There are two things different about Morrisville State College this week. One is the campus-wide wireless LAN, with about 700 access points, including 10 brand new draft IEEE 802.11n access points from Meru Networks.
The second thing is there are now 3,000 students back on campus, all extremely unwired.
And while they can connect wirelessly to the campus net in classrooms and dorms and even outdoors, the place where they notice a real difference is in "Mustang Alley," a combination food court, coffee house, and general student hangout. It's here the first crop of 11n access points have been deployed, where they are guaranteed to get a workout. By later this fall, the campus will be all-11n, the first large-scale deployment of the high-throughput standard.
Tests by the IT staff found the 11n access points were delivering "unbelievable results" compared to performance of 11g an 11a access points. The incoming students are noticing a difference between the Mustang Alley 11n 11n zone and the rest of the net.
Jean Boland, the schools' VP of Information Services has been visiting Mustang Alley, chatting with students who are working, socializing or playing on their wireless notebooks. "The most interesting response I got was from one student who said the wireless network is 'wicked fast here' at Mustang Alley," she says.
That's a telling comment. The campus is now blanketed with Meru's 802.11abg access points, each one making available to a group of connecting students about 20-25Mbps throughput. Also part of the deployment is Meru's companion high-end controller, the MC5000. But each of the two 11n radios in the Meru access points can deliver 150Mbps or more, and do so more consistently and reliably.
"Once we get 11n up and running everywhere on campus, it will become the new norm, the new expectation for WLAN performance," says Boland.
That same shift in user expectation may start to occur in other enterprise deployments as more WLAN vendors introduce draft 11n access points later in 2007. Just last week, Cisco unveiled its own 11n product line, with network officials at beta tester Duke University reporting similar throughput as Morrisville.
And Morrisville's decision to create an enterprise WLAN based on WLAN might foreshadow enterprise IT thinking: facing either a new WLAN roll-out, or a major expansion or upgrade to an existing WLAN, some enterprises may decide to go with 11n sooner rather than later.
The rural New York college had to completely overhaul its slow, outdated wireless net. But given the availability of early enterprise-class 11n access points and both embedded and pluggable 11n NICs, the college decided that the draft 11n standard was ready for graduation.
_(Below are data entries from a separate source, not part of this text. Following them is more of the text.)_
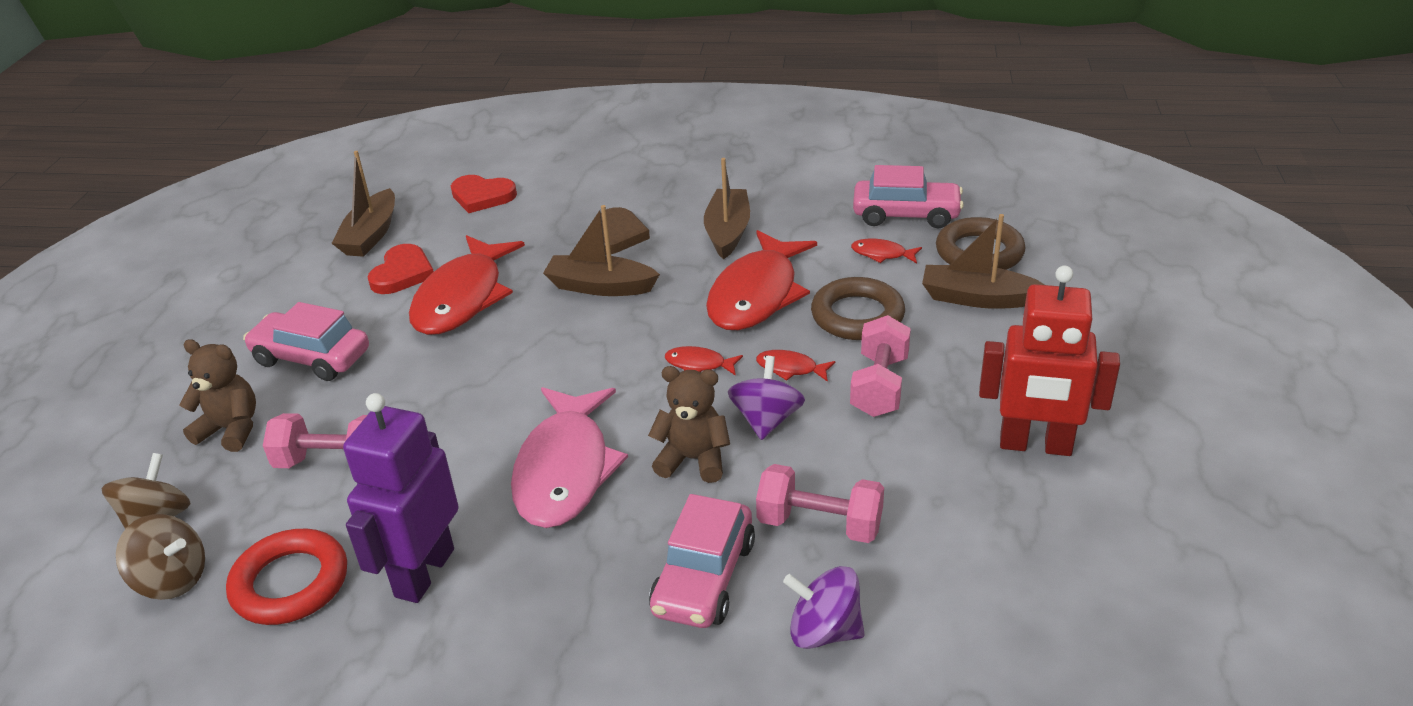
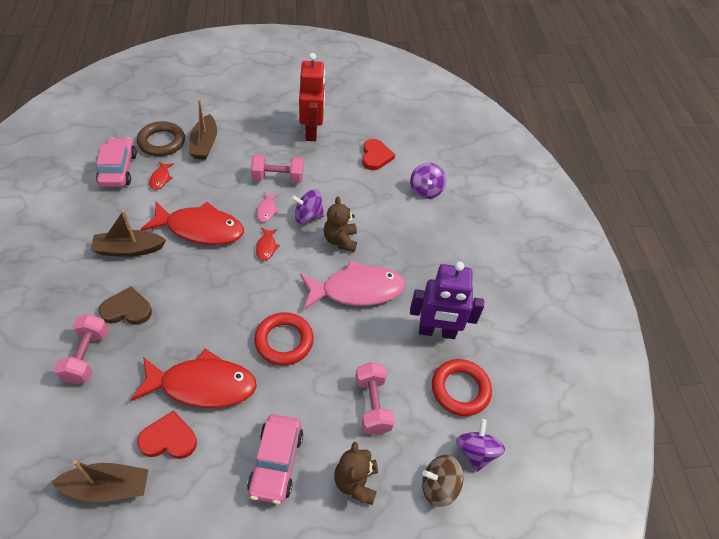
camera: 110 degrees left, 15 degrees up
brown spinning top [116,514,205,600] -> purple spinning top [456,419,505,472]
red heart [451,175,517,213] -> red heart moved to [362,139,395,170]
brown boat [543,205,660,296] -> none
pink car [649,494,755,628] -> none
red fish [756,350,835,382] -> pink fish [257,192,280,222]
pink dumbbell [756,464,884,543] -> pink dumbbell moved to [54,314,109,384]
brown ring [811,277,905,340] -> none
none -> red ring [254,312,314,366]

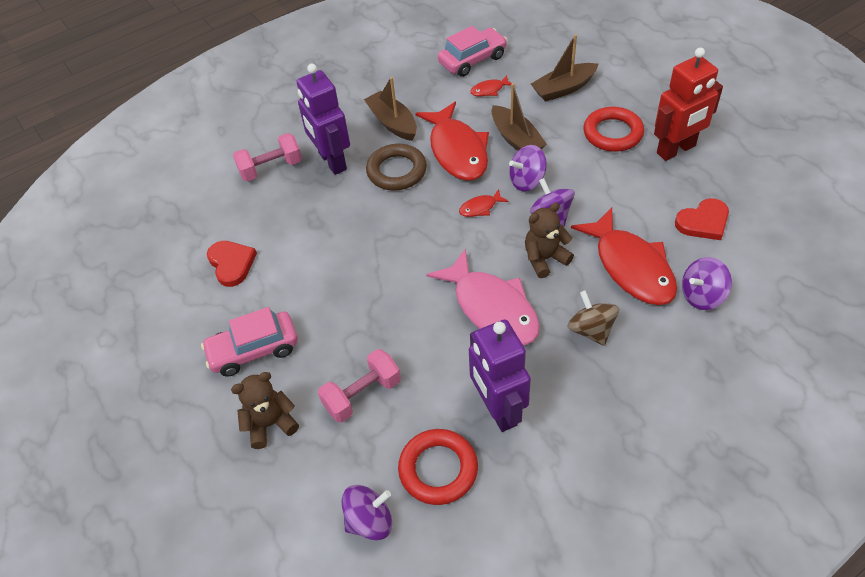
camera: 70 degrees right, 0 degrees up
brown boat [51,460,149,502] -> brown boat moved to [492,83,547,151]
brown heart [99,286,152,325] -> purple robot [297,64,350,175]
red fish [131,349,257,408] -> red fish moved to [571,208,677,305]
brown ring [137,121,185,156] -> brown ring moved to [366,144,427,191]
pink dumbbell [251,154,304,183] -> none
red ring [254,312,314,366] -> red ring moved to [583,107,644,152]
pink fish [257,192,280,222] -> purple spinning top [509,145,547,191]
brown spinning top [422,455,464,507] -> brown spinning top moved to [567,290,619,346]

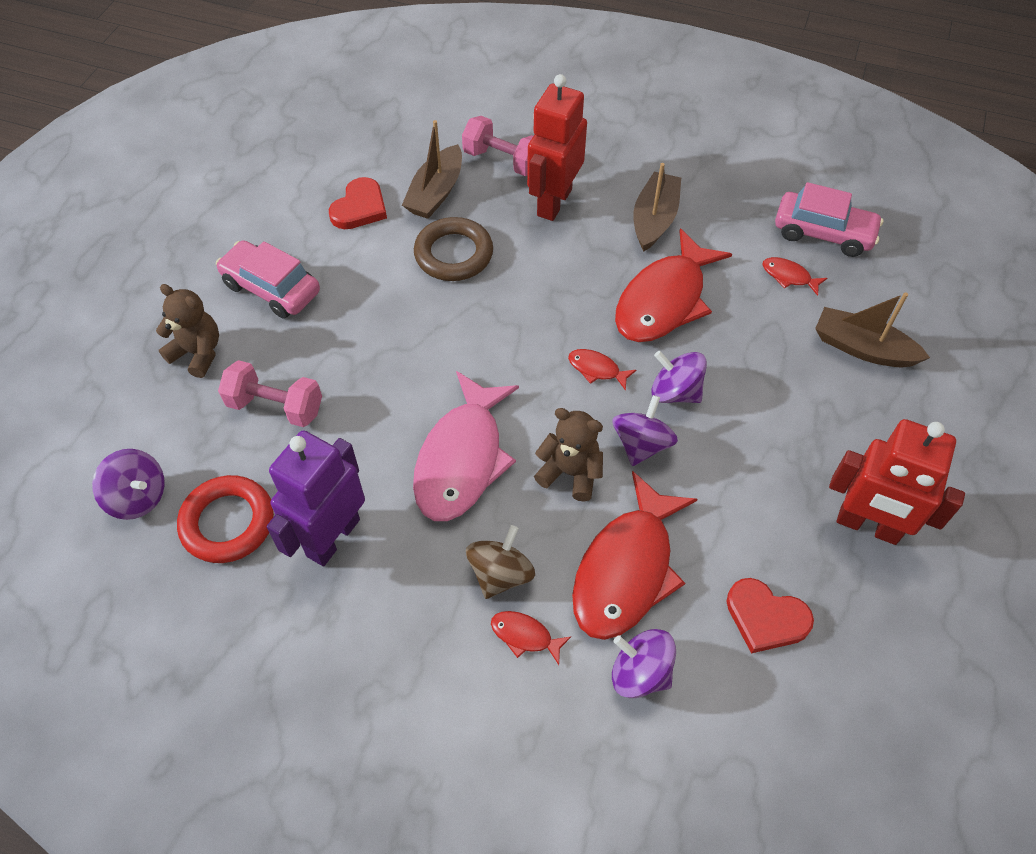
camera: 50 degrees right, 5 degrees up
purple robot [297,64,350,175] -> red robot [527,74,587,221]
brown ring [366,144,427,191] -> brown ring moved to [414,217,493,281]
brown boat [492,83,547,151] -> brown boat moved to [402,120,462,219]
red ring [583,107,644,152] -> none
none -> red fish [491,611,571,665]

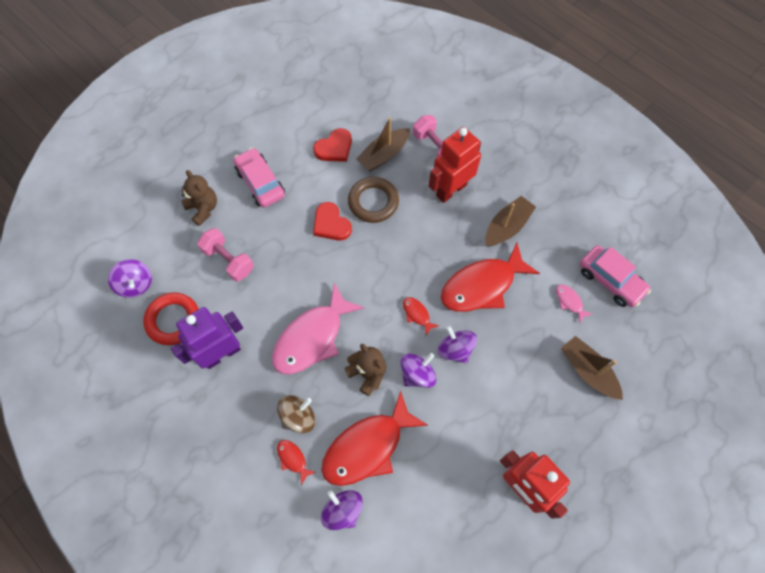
camera: 25 degrees right, 10 degrees up
red heart [726,578,814,653] -> red heart moved to [313,202,352,240]
red fish [762,257,827,296] -> pink fish [556,284,593,323]

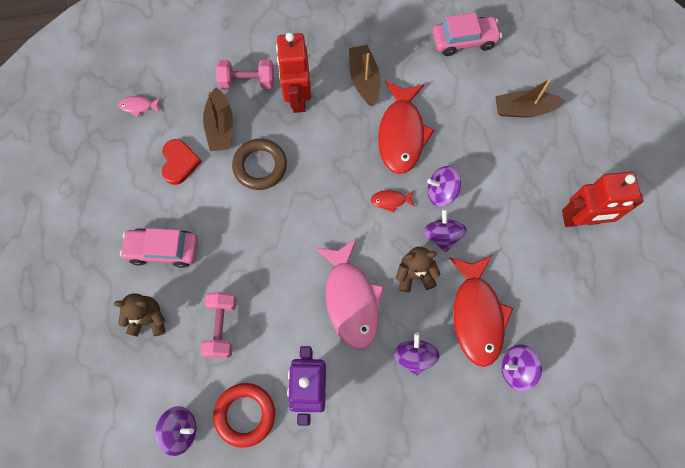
camera: 55 degrees left, 5 degrees up
pink dumbbell [197,228,254,282] -> pink dumbbell turned 75 degrees counterclockwise [200,292,237,358]
brown spinning top [277,395,315,433] -> purple spinning top [394,333,439,376]
red fish [277,440,316,485] -> none
red heart [313,202,352,240] -> none
pink fish [556,284,593,323] -> pink fish moved to [118,96,161,117]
During the past summer, the college IT staff with Meru and IBM's systems integration arm deployed across campus the vendor's existing top of the line 11abg access points. The first group of 10 11n devices arrived in August. The next batch is due on September 24, and after that, Morrisville gets priority on every 11n access point rolling off Meru's production line until all the 11abg devices are replaced, later this fall.
The deployment of the high-speed access points at Mustang Alley was smooth, says Matt Barber, the college's network administrator. "We're seeing a lot of people on it," he says. Overall, the entire WLAN will routinely have 1,000 simultaneous users, with traffic heaviest during the evening hours at the largely residential campus. "We've not come close to capacity anywhere on the wireless side," says Barber. And the college previously upgraded its Internet connection to two DS-3 circuits, with a combined capacity of 90Mbps. During busy times, traffic runs in the 50-60Mbps range.
The only glitches, annoying but minor, have been on the client side. One problem arose with the new notebooks for incoming freshmen: brand new Lenovo T61 notebooks, with an internal 11n radio chipset (which also can connect to 11g or 11a nets) and Microsoft Windows Vista. Vista's power management feature would repeatedly shut off the internal wireless card. The current work-around has been simple, says Barber: turn off Vista's power management.